On the right track for sure.


#10

H4M once wrote:

1) Step up to the bar, position your feet. Shins should be damn near touching the bar, if not touching them.

1.5)[optional] Reach upwards with your arms and briefly hyper-extend your back, take a quick breath.

2) Grab the bar, keep your hips nice and high as you adjust grip so as to preserve some elasticity in your muscles before the pull. Really crank your hands into the bar so it doesn't budge and roll around at all.

3) As you bring your hips down to the bar to get them in the pulling position, take a DEEP belly breath, stick your belly as far forward as possible, arch your back HARD.

4) Pull the slack out of the bar, then immediately after doing so, pull the bar BACK, and push your hips forwards once the bar is a few inches off the ground.

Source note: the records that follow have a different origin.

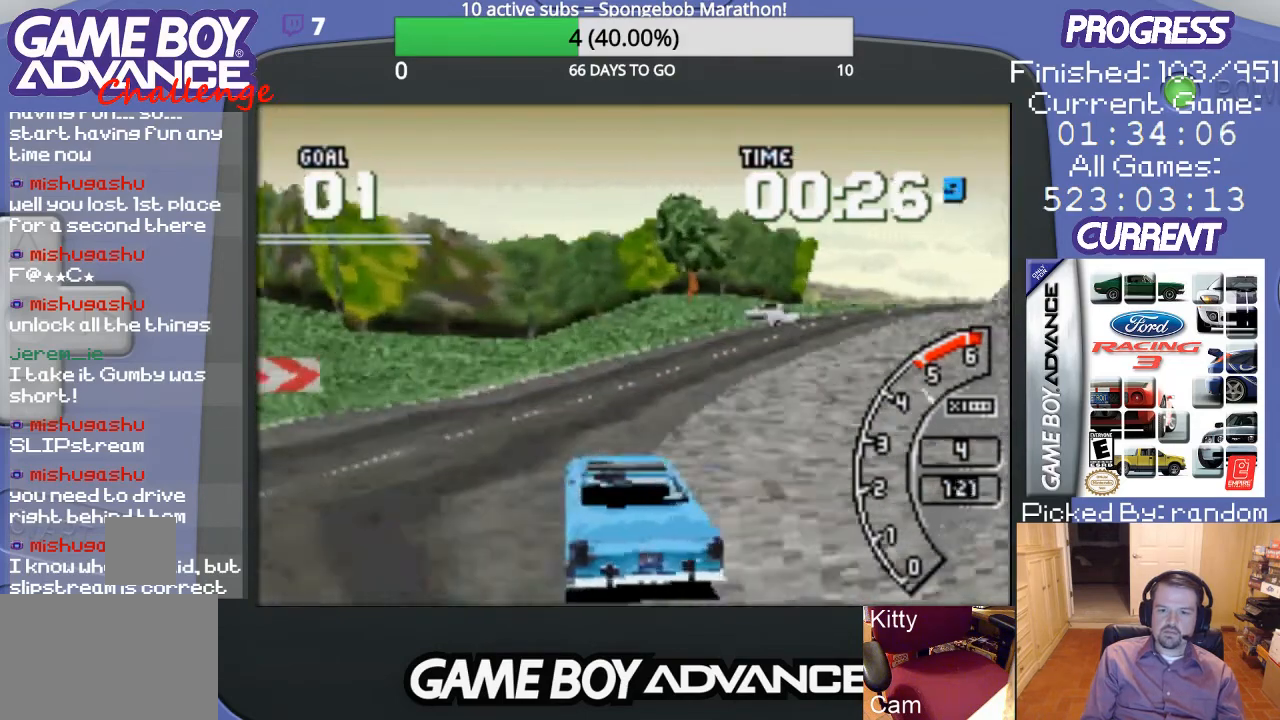
{"buttons": ["DPAD_RIGHT"], "events": [[233, "DPAD_RIGHT", "down"], [500, "A", "up"]]}
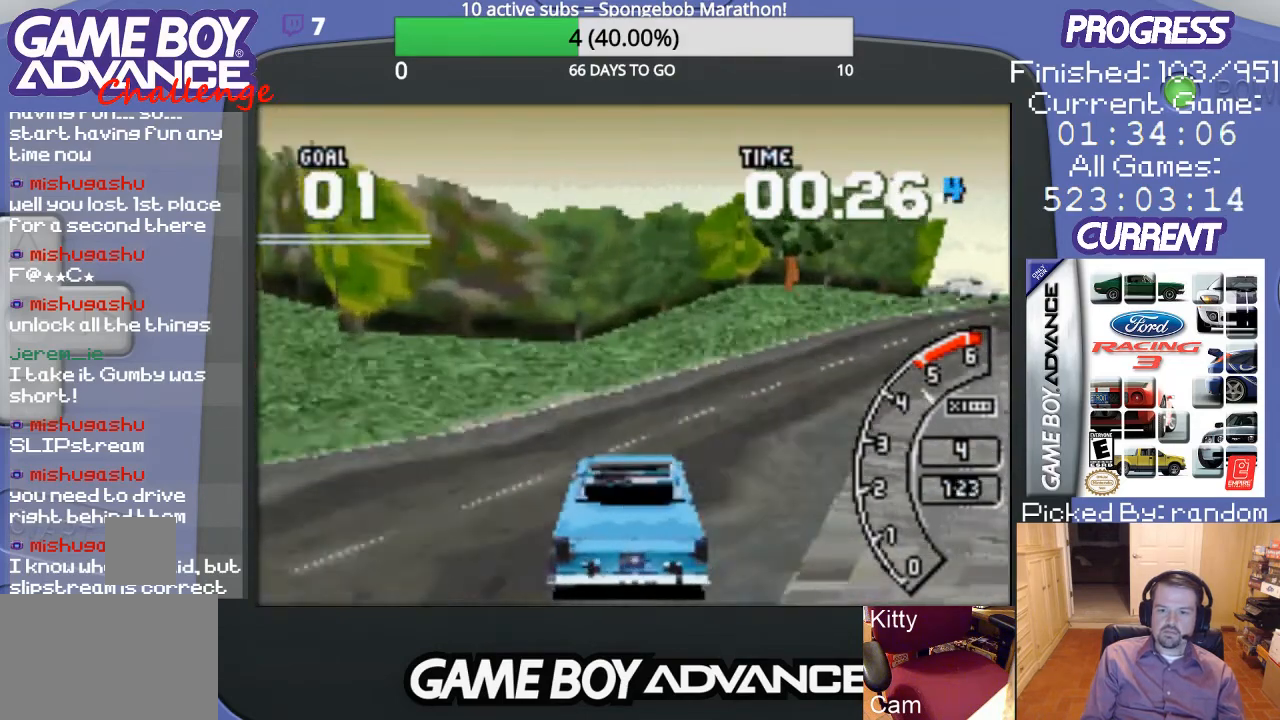
{"buttons": ["A", "DPAD_RIGHT"], "events": [[33, "A", "down"]]}
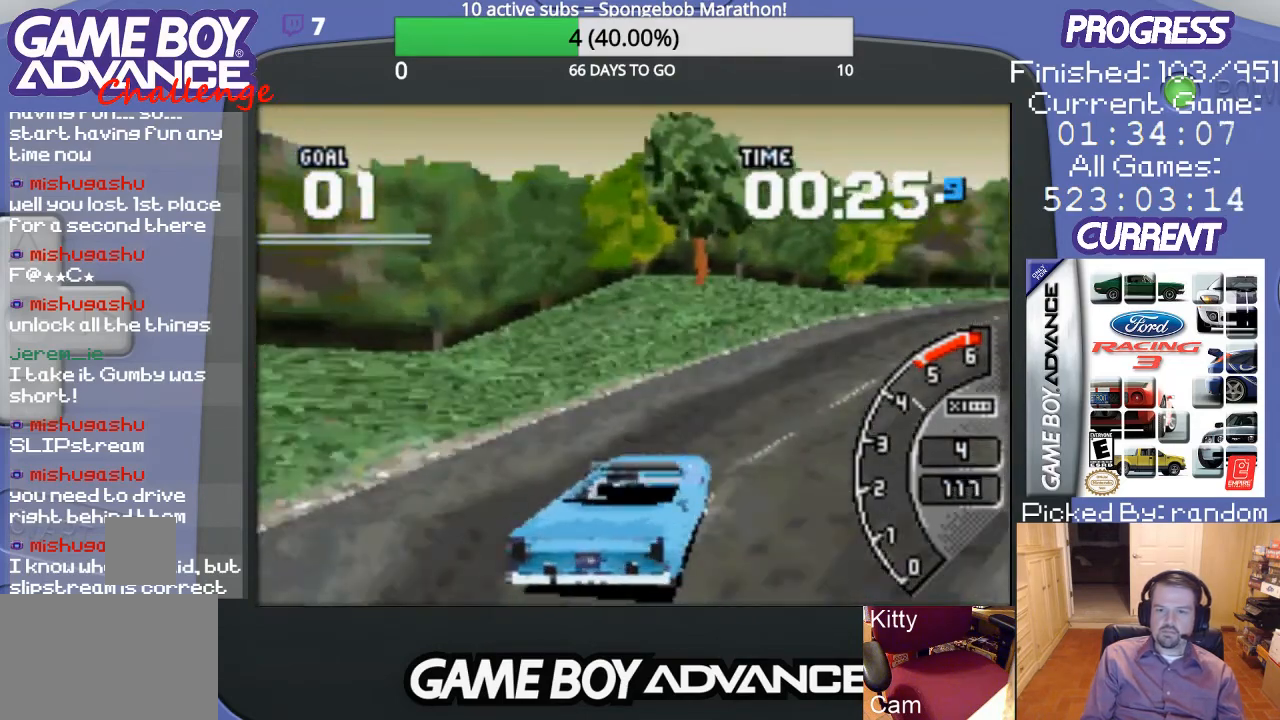
{"buttons": ["A", "DPAD_RIGHT"], "events": [[200, "DPAD_RIGHT", "up"], [467, "DPAD_RIGHT", "down"]]}
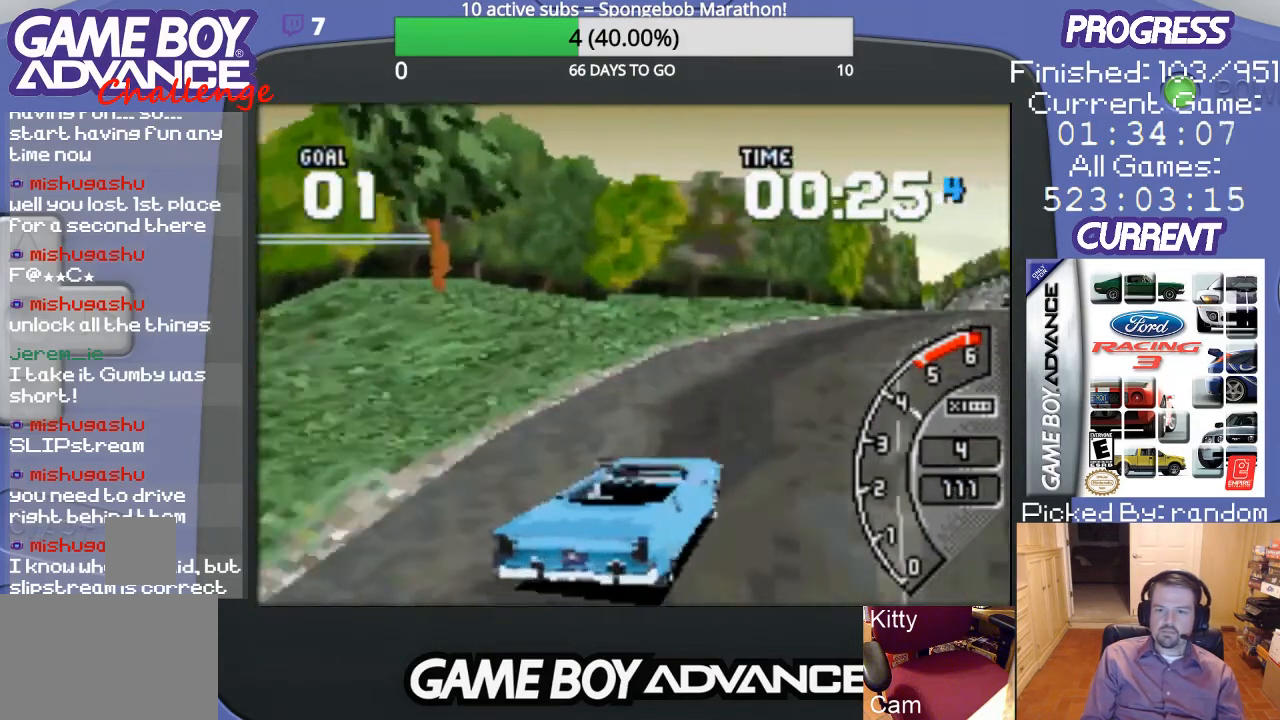
{"buttons": ["A", "DPAD_RIGHT"], "events": []}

Steps 1 and 2 can take 10-30 seconds, that's fine, but steps 3 and 4 should only happen in a 1-2 second time frame. The best way to practice the steps is to treat every warmup set like a max set, as far as setup perfection goes. Don't half-ass warmups, they can be a lifesaver for technique, and making mental notes.

Spread the floor to keep the knees out of the way and pull big boy weights.

The concentric looks ok to me, if anything your shoulders are a little in front of the bar. But your setup and the eccentric takes way too much time and limits what you can lift.

But I only deadlift 463, so take that for what it's worth.